SimiaoZuo / Transformer-Hawkes-Process

Code for Transformer Hawkes Process, ICML 2020.
MIT License
174 stars 48 forks source link

Ambiguity in calculating log likelihood #14

Open hojjatkarami opened 1 year ago

hojjatkarami commented 1 year ago

Hi, I have the following issue regarding calculating LL in Utils.py in line 49 inside the function "compute_integral_unbiased":

temp_hid = torch.sum(temp_hid * type_mask[:, 1:, :], dim=2, keepdim=True)

you have only considered the occurred events for calculating integral while according to the formula we should compute the integral of each event type. I would expect the output dimension of this function to be [Batch_size, Length, Num_types]. then we should sum over all num_types instead of reducing it to only occurred events.

I believe that this underestimation of this integral has led to your high overall LL compared to other studies.

looking forward to your clarifications

waystogetthere commented 1 year ago

I understand the issue and inspect the code.
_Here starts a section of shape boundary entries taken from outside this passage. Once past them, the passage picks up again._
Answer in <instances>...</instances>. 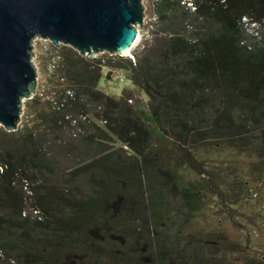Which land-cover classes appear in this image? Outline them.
Wrapping results in <instances>:
<instances>
[{
  "label": "trees",
  "instance_id": "obj_1",
  "mask_svg": "<svg viewBox=\"0 0 264 264\" xmlns=\"http://www.w3.org/2000/svg\"><path fill=\"white\" fill-rule=\"evenodd\" d=\"M195 3L193 10L182 0H154L153 17L165 35L126 57L135 62L131 76L150 98L158 131L129 102L127 90L116 98L98 88L103 65L116 66L112 57H90L61 45L62 59L51 75L58 82L64 78L60 85L66 86L51 91L68 96L66 104L54 109L38 93L31 102L48 104L39 111L46 132L24 127L4 128L1 134L8 168L0 172V247L7 255L0 262L218 264L217 251H211L226 245V238L179 231L199 210L206 186L204 181L182 183L178 167L186 164L199 175L209 174L195 150L206 143L219 149L224 139L257 142L258 154L264 151V133L238 139L264 121V0ZM191 15L204 19L203 27L189 25ZM245 16L262 27L250 33ZM68 87L74 95L66 93ZM90 103L133 154L106 141L107 133L87 131L89 124L100 128L88 116L75 133L67 116L73 109L79 111L76 117L88 114ZM68 124L72 135L56 133ZM24 179L33 182L30 197L43 210L40 220L22 215L28 203ZM210 187L217 192L220 182ZM139 210L149 218L148 234L125 227L131 216L140 217Z\"/></svg>",
  "mask_w": 264,
  "mask_h": 264
},
{
  "label": "rangeland",
  "instance_id": "obj_2",
  "mask_svg": "<svg viewBox=\"0 0 264 264\" xmlns=\"http://www.w3.org/2000/svg\"><path fill=\"white\" fill-rule=\"evenodd\" d=\"M153 1L144 0L147 12L145 26L140 29V36L132 48L130 57L142 53L144 51V44L147 49L148 43H152L155 37L165 35L162 23H157L156 25L157 21L153 17ZM187 21L189 25L193 23L195 27H203L205 20L202 18L198 20L196 15H191ZM243 21L247 31L250 33H256V29L262 27L260 23L251 20L247 16L243 18ZM250 33L248 36L246 35L248 41H251L249 40L252 37ZM49 41L39 37L33 42L34 60L39 71L37 91L43 89L51 91L52 89H61V86H66L65 83L64 85H60V82L65 81L59 79L60 82H58V76L51 75L48 71L50 55L46 51V46L51 45ZM98 57L105 58L106 60L112 57V61L116 62V66L103 65V75L99 81L98 88L116 98L122 97L123 92L127 90L130 94L128 95L129 102L136 104L142 117L150 122L152 127L158 131L157 124L150 112V98L132 79V64L135 62L133 63L132 60L129 61L126 59L128 55L121 57L119 53L110 54L108 51L100 52ZM103 62L105 63L106 61ZM112 73L115 76H112ZM53 76H57V78ZM37 94L23 101L22 119L18 128L24 129L25 127L26 129L34 130L36 133H45L46 128L40 121L42 116L39 111L44 109L45 106L47 107L48 104L32 103L31 99ZM94 107V104L90 103L89 108H87L88 111L86 112H89L88 118L90 117L100 128H94L89 124L86 126L87 131L100 134L107 133L106 141L116 147H124L129 154H133V150L117 138L105 126V123L101 119L95 116L96 110ZM72 112L74 113L72 115L75 117L78 116V109H73ZM259 126L260 124H257V126L247 128V131L240 134L238 139L251 138L253 135L258 136L257 133H264L262 128L264 121L263 125ZM80 127L79 133L83 129L81 124ZM3 129L4 127L0 125V160L6 163L2 158L1 134L3 133ZM71 131L74 132L71 125L68 124L65 127H61L56 133H63L70 136L72 135ZM234 140H219V149L211 147V144L206 143L204 146L195 150L196 159L203 166L202 169L208 170L209 174L206 172L199 175L189 165H179L178 173L182 183H190L191 180L195 183L204 181L206 186L201 190L199 210L192 219L184 224L183 229H179V231L184 233L204 232L212 238L218 236L226 238V245L222 244L219 248L211 251L213 254L217 251L219 258L218 264H264V151L258 154L255 150V144L257 142L255 144H234ZM169 149L171 150L170 147ZM204 177H206L205 180H203ZM28 181L29 184L33 183L31 179ZM218 181L220 182V187L216 189L217 192H214L210 185ZM24 191L27 195L28 202L26 207L34 205V199L32 200V197H30L33 192H28L25 188ZM135 209L137 210V206ZM139 211L140 217L134 214L129 218L128 226L125 227L126 229L134 230V232L148 234L150 232L149 218L144 214L143 210ZM174 231L176 232L178 230L175 229ZM142 246L145 248L147 245L142 244ZM2 250L6 253V250ZM5 262L1 261L0 264H4Z\"/></svg>",
  "mask_w": 264,
  "mask_h": 264
},
{
  "label": "water",
  "instance_id": "obj_3",
  "mask_svg": "<svg viewBox=\"0 0 264 264\" xmlns=\"http://www.w3.org/2000/svg\"><path fill=\"white\" fill-rule=\"evenodd\" d=\"M147 16L144 0H0V125L17 130L38 85L36 38L90 57L129 55Z\"/></svg>",
  "mask_w": 264,
  "mask_h": 264
},
{
  "label": "built area",
  "instance_id": "obj_4",
  "mask_svg": "<svg viewBox=\"0 0 264 264\" xmlns=\"http://www.w3.org/2000/svg\"><path fill=\"white\" fill-rule=\"evenodd\" d=\"M182 3L186 4L189 8H191L193 10H196V8H197L195 0H182ZM36 39L34 41H36ZM46 40L49 41L48 39H46ZM49 42L51 45H49L48 47L46 46V48H47L46 51H48L50 54V62L48 64V71H49V73H54L55 70L59 67L60 61L62 59V55L60 52L61 45L57 46V45L53 44L51 41H49ZM116 54H118V53H116ZM120 55H122V54H120ZM124 56H127V55H124ZM112 76H115V74L112 73ZM62 79H64V78H62ZM114 79H116V78H114ZM65 91L70 96L74 95V90L71 87L66 88ZM38 92H39V94L43 95L45 98L51 100L54 109H60L66 104L68 96L59 98L55 91H46L45 89L37 91L35 94H37ZM87 116H88V114L80 115L79 117H75V116L70 114L67 116V118L73 124H76L79 119H85ZM75 133H77V131H75ZM7 168H8V164L4 163L0 160V172H4ZM23 184H24L23 187L26 189V191L32 192V190L30 189V186H29L28 179H24ZM22 215H23V217H30V218L37 219V220H40L44 217L42 209L37 205L25 207L22 211ZM0 257L3 259H5L7 257V255L4 253L2 248H0ZM9 261L13 264L16 263V260L14 258H10Z\"/></svg>",
  "mask_w": 264,
  "mask_h": 264
},
{
  "label": "bare ground",
  "instance_id": "obj_5",
  "mask_svg": "<svg viewBox=\"0 0 264 264\" xmlns=\"http://www.w3.org/2000/svg\"><path fill=\"white\" fill-rule=\"evenodd\" d=\"M139 36H140V34L138 35V38H139ZM137 38V39H138ZM52 42V41H51ZM136 42H137V40H136ZM135 42V43H136ZM53 43V42H52ZM135 43L128 49V53H129V55L131 54V52H132V48H133V46L135 45ZM54 44V43H53ZM62 45V44H61ZM60 46V45H59ZM100 53V52H99ZM95 56H98V54H96ZM33 59H35V57L33 56ZM34 62H35V60H34ZM35 64H36V62H35ZM36 66H37V64H36ZM37 71H38V68H37ZM38 74H39V71H38ZM39 76V75H38ZM36 92H37V90H36ZM35 94V93H34ZM33 94V95H34ZM79 122H80V119L78 120V122L76 123V124H74L75 125V128L77 127V125L79 124ZM80 129H75V131H79Z\"/></svg>",
  "mask_w": 264,
  "mask_h": 264
}]
</instances>
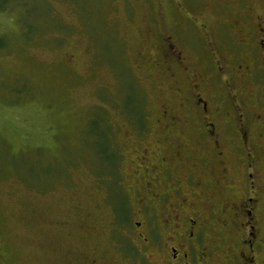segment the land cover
<instances>
[{
	"label": "rangeland",
	"instance_id": "rangeland-1",
	"mask_svg": "<svg viewBox=\"0 0 264 264\" xmlns=\"http://www.w3.org/2000/svg\"><path fill=\"white\" fill-rule=\"evenodd\" d=\"M135 86L140 132L123 111ZM97 113L108 128L90 132ZM263 143L264 0H0V264H164L142 240L174 236L169 217L205 220L206 264H241L229 207L249 191L251 151L264 186Z\"/></svg>",
	"mask_w": 264,
	"mask_h": 264
},
{
	"label": "flooded vegetation",
	"instance_id": "flooded-vegetation-1",
	"mask_svg": "<svg viewBox=\"0 0 264 264\" xmlns=\"http://www.w3.org/2000/svg\"><path fill=\"white\" fill-rule=\"evenodd\" d=\"M165 48H167L168 51L169 48H172V52L175 49L172 45H168V47ZM195 105L200 109V111H202L203 114L205 113L207 114V116L210 115L209 117H204V120H202L203 124H205L206 126L202 129V131H204L203 135L208 138V142L211 141L214 145V148H218L220 143L218 141L219 136L217 135L215 123L213 122L212 114L209 110L208 103L203 98H201L199 94H196ZM259 136H262V134H260ZM248 145L249 142H247V146ZM249 156H251V160L249 158L248 159L252 162L245 164L246 168L248 169V171L245 173V177L246 179L249 178L250 180L249 183L246 185L249 191L247 194H245V196L240 200L238 204L234 203L229 207L234 210L236 214H241L242 217L241 224L245 233L243 234L244 238H242L240 242L242 245L245 246V248L239 256L241 264H257L258 253L260 252V249L264 246V235H261L260 229L258 231L257 223L255 221V211L259 206L260 200L259 192L262 188H264V186L262 184H259L257 180L253 179V172H249V170L253 169V165L255 162L253 159L254 152L251 151ZM177 159L180 162L183 161V163H186L184 160L180 159V156H178ZM206 163L208 162L206 161ZM166 177L167 179L173 181V175L171 173H168ZM192 183L196 184V186L198 187L202 186L199 189H201L203 192L200 193L201 195L205 194L204 190L207 188V185H204L201 181H197L196 183L193 181ZM172 185L177 188L174 182L172 183ZM175 188L172 189V192H179L182 194L181 189ZM170 193V191H166L165 197H169ZM180 202L182 206L188 205V203L183 199ZM191 208H193V206ZM174 219L176 222H178L179 220L176 214L174 215ZM166 221L168 222V226H172V228H174L172 230L174 236H170L168 238L166 237V241H156L154 239H157V237L154 235V239L152 241L150 240L152 238H150L149 234L146 233L144 239L142 240L145 244L142 246L147 249L149 247H154L155 249L160 248L165 253H167L168 251L166 260L165 262H163L164 264H206L210 252L209 250H206L203 243L200 242V237L198 235L199 232L206 226L204 225V223H206L205 220L201 218H198V220L189 218L186 223L178 224L171 222V219L169 217ZM136 225H138V223H136ZM203 248V254H197L199 249L202 250Z\"/></svg>",
	"mask_w": 264,
	"mask_h": 264
},
{
	"label": "trees",
	"instance_id": "trees-1",
	"mask_svg": "<svg viewBox=\"0 0 264 264\" xmlns=\"http://www.w3.org/2000/svg\"><path fill=\"white\" fill-rule=\"evenodd\" d=\"M135 100L133 101L134 102V107L132 105V109H131V104H130V109L128 107V105L126 104L127 103V99L129 100V97L127 96V88L126 90H124L123 94H124V97H125V101H124V106H123V111L124 113L126 114V118L128 121L132 122V124L135 126V128H137V130L140 132V131H143V129L145 128V122H146V117H145V112H144V99L140 96L139 94V91L137 90V87L135 86ZM138 95V97H137ZM123 97V98H124ZM123 102V100H122ZM102 127V129H107L108 128V125L106 124V122L102 119L101 115L99 113L97 114H94L93 117L90 119L89 123H88V128L89 130H91L90 132L92 131H97L98 127ZM89 134V133H87ZM95 136V135H93ZM109 155L112 157L113 156V161H114V164H113V169L115 170V172H117L118 170V161H119V156L117 153H111L109 154L107 149L106 151L103 152V159L107 161L111 160ZM106 171V167L104 168L103 166L99 165V166H96V174H97V177L99 179H103L104 177V173ZM103 177V178H102ZM118 188L115 187V189H112L114 192L117 193V195H120L122 196L123 198V205L125 203V200H124V197L121 193V191H119V189L117 190ZM120 193V194H119ZM112 194V192H111ZM122 201V200H121ZM116 208H115V212H116Z\"/></svg>",
	"mask_w": 264,
	"mask_h": 264
}]
</instances>
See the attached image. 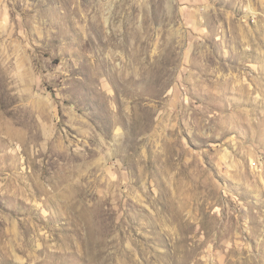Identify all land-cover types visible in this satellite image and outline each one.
Here are the masks:
<instances>
[{
	"label": "rangeland",
	"instance_id": "obj_1",
	"mask_svg": "<svg viewBox=\"0 0 264 264\" xmlns=\"http://www.w3.org/2000/svg\"><path fill=\"white\" fill-rule=\"evenodd\" d=\"M0 264H264V0H0Z\"/></svg>",
	"mask_w": 264,
	"mask_h": 264
}]
</instances>
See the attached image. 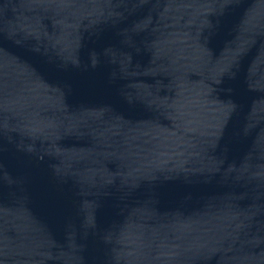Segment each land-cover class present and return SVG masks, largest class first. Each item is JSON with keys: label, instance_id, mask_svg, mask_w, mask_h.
I'll list each match as a JSON object with an SVG mask.
<instances>
[{"label": "water", "instance_id": "obj_1", "mask_svg": "<svg viewBox=\"0 0 264 264\" xmlns=\"http://www.w3.org/2000/svg\"><path fill=\"white\" fill-rule=\"evenodd\" d=\"M0 264H264V0H0Z\"/></svg>", "mask_w": 264, "mask_h": 264}]
</instances>
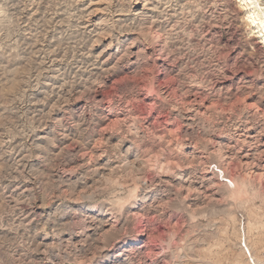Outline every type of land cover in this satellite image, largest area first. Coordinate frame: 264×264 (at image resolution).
Here are the masks:
<instances>
[{
  "label": "rangeland",
  "instance_id": "obj_1",
  "mask_svg": "<svg viewBox=\"0 0 264 264\" xmlns=\"http://www.w3.org/2000/svg\"><path fill=\"white\" fill-rule=\"evenodd\" d=\"M243 15L0 0V264H246L242 228L264 261V52Z\"/></svg>",
  "mask_w": 264,
  "mask_h": 264
},
{
  "label": "bare ground",
  "instance_id": "obj_2",
  "mask_svg": "<svg viewBox=\"0 0 264 264\" xmlns=\"http://www.w3.org/2000/svg\"><path fill=\"white\" fill-rule=\"evenodd\" d=\"M252 4L253 3L248 0H235V5L239 9H243L244 11L243 16H244L245 22L247 23L253 35V38L257 40V44L260 45V48L263 49V52H264V31H263L264 22H262V19L258 17V13L256 10H254V7H252ZM238 237H239L240 252L245 257L246 264H264V261L260 260L257 257L256 252L253 250L252 246L248 242L245 228L239 229Z\"/></svg>",
  "mask_w": 264,
  "mask_h": 264
},
{
  "label": "clouds",
  "instance_id": "obj_3",
  "mask_svg": "<svg viewBox=\"0 0 264 264\" xmlns=\"http://www.w3.org/2000/svg\"><path fill=\"white\" fill-rule=\"evenodd\" d=\"M105 71H107V69H105ZM96 82L94 80H88L85 84L82 85V87H84L87 91L86 93L88 92H93L95 91V88L93 87V85L95 84ZM159 215V214H157ZM157 217L156 216H153L151 219L155 220Z\"/></svg>",
  "mask_w": 264,
  "mask_h": 264
}]
</instances>
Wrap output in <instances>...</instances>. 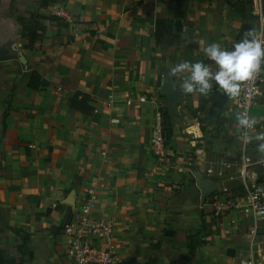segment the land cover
<instances>
[{
    "label": "crops",
    "instance_id": "1",
    "mask_svg": "<svg viewBox=\"0 0 264 264\" xmlns=\"http://www.w3.org/2000/svg\"><path fill=\"white\" fill-rule=\"evenodd\" d=\"M42 4L0 0V46L12 43L21 55L0 62V264H69L62 228L93 188L94 217L114 219L120 264L247 259L251 221L234 214L231 225L210 205L222 194L243 195L239 170L246 160L248 177L264 182L258 142L240 134L238 96L229 98L215 85L207 96L183 93L167 119L161 93L170 67L210 64L208 44L230 50L251 38L242 32L256 22L251 6L226 0ZM158 20L170 28L160 32V43ZM174 78L180 85L184 75ZM262 90L249 136L264 131V73ZM79 92L93 98L91 114L71 106ZM159 126L172 131L163 163L152 152ZM194 170L217 183L204 203ZM193 235L205 244L191 252L187 237Z\"/></svg>",
    "mask_w": 264,
    "mask_h": 264
},
{
    "label": "built area",
    "instance_id": "2",
    "mask_svg": "<svg viewBox=\"0 0 264 264\" xmlns=\"http://www.w3.org/2000/svg\"><path fill=\"white\" fill-rule=\"evenodd\" d=\"M226 1L238 4L244 0ZM250 2L251 14L256 19L251 38L255 37L264 42L263 0H250ZM263 73L264 63L252 79L242 83L238 95L237 115L246 113L251 118L255 103L263 96ZM140 101L145 102L146 98H140ZM113 122L117 123L119 120H113ZM254 129L250 130L248 135ZM240 134L243 136L241 129ZM165 143L163 131L159 126L152 140V152L160 163L165 162L168 157ZM262 164L264 168V158ZM249 165L247 160L240 165L239 179L244 185L243 195L240 198L215 197L210 201V205L218 217L230 218L236 214L251 221L247 231L249 257L240 260L239 264H264V182L253 181L248 177ZM97 206L98 197L96 189L93 188L80 208L62 228L67 239L66 254L69 264H120L114 244V219L95 218ZM229 223L235 226V218H230Z\"/></svg>",
    "mask_w": 264,
    "mask_h": 264
},
{
    "label": "clouds",
    "instance_id": "3",
    "mask_svg": "<svg viewBox=\"0 0 264 264\" xmlns=\"http://www.w3.org/2000/svg\"><path fill=\"white\" fill-rule=\"evenodd\" d=\"M204 55L211 61L210 64L202 61H183L170 67L172 76L184 75L179 85L182 93L207 96L215 85L218 91L234 98L240 94L242 83L252 79L264 63V42L245 36L233 44L230 50L217 43H210L205 47ZM236 120L244 141H257V151L264 154V131L255 136L248 135L257 121L246 113L238 114Z\"/></svg>",
    "mask_w": 264,
    "mask_h": 264
},
{
    "label": "water",
    "instance_id": "4",
    "mask_svg": "<svg viewBox=\"0 0 264 264\" xmlns=\"http://www.w3.org/2000/svg\"><path fill=\"white\" fill-rule=\"evenodd\" d=\"M252 32V27L250 25H244L243 33ZM12 43H6L0 46V62L9 61L13 59H21V55L17 51H13ZM162 96L166 98L167 101V113L172 116L173 106L180 102L184 97L177 80L174 76L168 73L165 77L162 87ZM193 175L196 179V185L201 192V202L204 203L207 198L212 196L217 191V183L211 178H206L199 170H194ZM67 204L73 205V202L67 201Z\"/></svg>",
    "mask_w": 264,
    "mask_h": 264
},
{
    "label": "trees",
    "instance_id": "5",
    "mask_svg": "<svg viewBox=\"0 0 264 264\" xmlns=\"http://www.w3.org/2000/svg\"><path fill=\"white\" fill-rule=\"evenodd\" d=\"M53 1H57V0H43V4L42 6H47L49 4V2H53ZM234 7H237V8H245V7H250L251 6V2L250 0H245L241 5H233ZM241 13H242V10H241ZM31 19H34V16H30ZM25 19V18H24ZM22 18H20V22H21V25L23 24V20ZM50 21H56L57 18L55 17H51L49 19ZM167 26H166V21L165 20H158L157 23H156V33H155V36H156V41L157 42H161V40L163 41V38L160 40L159 38V35H160V32L161 33H164V34H168L170 33V28H168L166 30ZM22 34H24V32H22ZM164 42L166 43H169L168 41L164 40ZM162 42V43H164ZM31 87L33 88H36L38 89V85H33V83L31 82L30 83ZM80 98V100H78ZM93 98H91L90 96L86 95V94H82V93H76L75 97L73 98L72 102H71V106L76 109V110H79L81 112H86V114H91L94 110V108H92L91 106V103H94L93 102ZM164 117L169 119V116H168V113L167 111H165L164 113ZM163 135L165 137V140L168 141L171 136H172V131L171 129L167 128V129H163ZM221 199H226L225 198V194H222L220 195ZM205 226H203L202 229H204ZM25 243L23 244V246H21L19 248V250L21 251L25 246H26V241L27 239L24 240ZM205 244V241L204 240H200L198 238V235H193V236H188L187 237V247L189 249V251H194L196 248H198L199 246Z\"/></svg>",
    "mask_w": 264,
    "mask_h": 264
},
{
    "label": "rangeland",
    "instance_id": "6",
    "mask_svg": "<svg viewBox=\"0 0 264 264\" xmlns=\"http://www.w3.org/2000/svg\"><path fill=\"white\" fill-rule=\"evenodd\" d=\"M261 154V153H260ZM261 156H263L264 157V154H261Z\"/></svg>",
    "mask_w": 264,
    "mask_h": 264
}]
</instances>
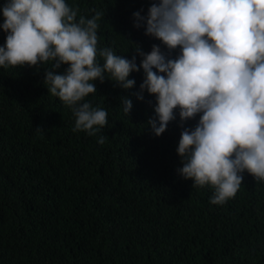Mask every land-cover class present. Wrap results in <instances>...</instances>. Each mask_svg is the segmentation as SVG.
Here are the masks:
<instances>
[{"label":"trees","instance_id":"obj_1","mask_svg":"<svg viewBox=\"0 0 264 264\" xmlns=\"http://www.w3.org/2000/svg\"><path fill=\"white\" fill-rule=\"evenodd\" d=\"M67 2L77 17L102 12L98 47L128 56L131 41L145 51L160 43L133 26L132 12L152 0ZM43 76L44 66H0V264H264V180L244 170L235 196L212 204V186L176 172L180 131L198 114L154 135L153 97L133 95L141 70L131 89L94 81L85 99L108 122L95 135L73 132L72 111ZM121 96L133 101L128 115Z\"/></svg>","mask_w":264,"mask_h":264},{"label":"clouds","instance_id":"obj_2","mask_svg":"<svg viewBox=\"0 0 264 264\" xmlns=\"http://www.w3.org/2000/svg\"><path fill=\"white\" fill-rule=\"evenodd\" d=\"M91 11L77 17L67 0H4L0 66H44L48 93L75 117L72 131L88 135L108 122L107 109L85 99L96 93L94 81L131 89L130 73L142 70L133 95L153 97L146 123L154 135L177 117L182 126L198 114L194 126L180 131L179 176L193 187L212 186V204L235 196L244 170L264 180V0H152L146 11L132 12L133 26L160 43L145 51L130 40L128 56L98 47L102 12ZM119 105L128 115L133 101L121 96ZM105 139L99 135L97 143Z\"/></svg>","mask_w":264,"mask_h":264}]
</instances>
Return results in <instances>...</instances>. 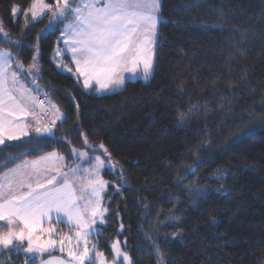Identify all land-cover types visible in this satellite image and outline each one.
Segmentation results:
<instances>
[{
  "label": "trees",
  "instance_id": "1",
  "mask_svg": "<svg viewBox=\"0 0 264 264\" xmlns=\"http://www.w3.org/2000/svg\"><path fill=\"white\" fill-rule=\"evenodd\" d=\"M30 3L0 0L4 29L22 42L0 48L19 52L27 67L38 46V80L67 116L56 136L84 149V133L123 169L120 180L104 172L100 249L111 258L120 240L135 264H157V246L164 264H264V0H162L154 74L111 94L87 91L58 66L68 21L38 39L51 14L29 17L27 28L23 11L12 15L13 5ZM63 59L71 64L68 54ZM71 146L52 137L9 142L0 147V172L53 150L70 162ZM9 155L18 159L7 162ZM26 261L40 262L23 252L0 256V264Z\"/></svg>",
  "mask_w": 264,
  "mask_h": 264
},
{
  "label": "snow or ice",
  "instance_id": "2",
  "mask_svg": "<svg viewBox=\"0 0 264 264\" xmlns=\"http://www.w3.org/2000/svg\"><path fill=\"white\" fill-rule=\"evenodd\" d=\"M20 11L24 14L25 28L29 25V17L35 23L51 14L38 39L47 32L56 31L57 24L68 21L61 30L65 50L62 52L58 48L56 58L62 59L63 54L70 53L75 68L73 70L67 64L58 66L73 73L78 80L82 77L86 90L121 89L126 80L124 73L135 76L139 70L145 81L152 75L160 0H52L51 3L31 0L27 9L17 5L11 8L13 16ZM0 43L16 48L22 44L10 38L2 21ZM36 53L25 67L19 52L0 48V146L23 138L39 145L47 142L49 137L61 140L67 146L72 144L67 136H56L58 122L65 123L67 116L36 84L41 71L38 46ZM21 75L26 76L34 88L26 87L20 80ZM33 91L44 98L34 96ZM193 110V106L188 109L189 112ZM178 119L181 123L186 122L185 113H178ZM79 135L83 138L84 150L71 146L70 153L88 163L87 168L83 163L69 166L67 158L53 150L33 160H21L0 172V222H4L0 228H6L0 230V250L35 256L56 247L63 252L69 245V264H107L104 253L98 251V244L90 245L89 242L99 234L97 228L105 223L108 212L104 198L110 182L103 178L102 171L105 168L115 171V164L103 143L93 145L86 134ZM100 150L101 154L90 155ZM16 159L18 157L9 155L7 162ZM0 167H6V164ZM194 170L189 167L185 175H191ZM116 179H122V174L118 173ZM182 180L179 178L178 182ZM53 221L68 224L70 229H75L74 236L55 238L60 230L52 226ZM45 224L48 227H44ZM155 250L157 264H164L159 247ZM111 251L113 264H135L119 240L112 243ZM42 264H65V261L48 260Z\"/></svg>",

My mentor also notifies this error.

The Monte Carlo method:

$\sum_{j \in [2,3,...N]} (tj - t{j-1}) \sum_{i \in [1,2,...M]} \lambda(u_i) $

where N is the number of total events, M is the number of sampling points between every 2 adjacent events, a hyper-parameter.

The code only computes the intensity at the occurring type, while ignoring others.

Looks like what the code does is: $\sum_{j \in [2,3,...N]} (tj - t{j-1}) \sum{i \in [1,2,...M]} \lambda{k_j}(u_i) $ where $k_j$ is the type of the event occurs at $t_j$.

However, the correct one should be

$\sum_{j \in [2,3,...N]} (tj - t{j-1}) \sum{k \in [1,2,...K]} \sum{i \in [1,2,...M]} \lambda_k(u_i) $

where K is the total number of event types, and $\lambda_k$ is the corresponding intensity at $u_i$ for type k

hojjatkarami commented 1 year ago

thank you for the response.

If you correct this error, then you'd better report the NLL metric again, and compare it with other baselines.

waystogetthere commented 1 year ago

Exactly, I have revised the log-likelihood function. Now its output is [BATCH, Len, Num_types]. I am running the code currently and hope it works.

ritvik06 commented 1 year ago

In addition to the Non-event LL term, the same issue persists in the event LL as well (eq. 8 in paper). Wherever lambda is written in the paper, it should be Sigma (lambda_k) for all k event types.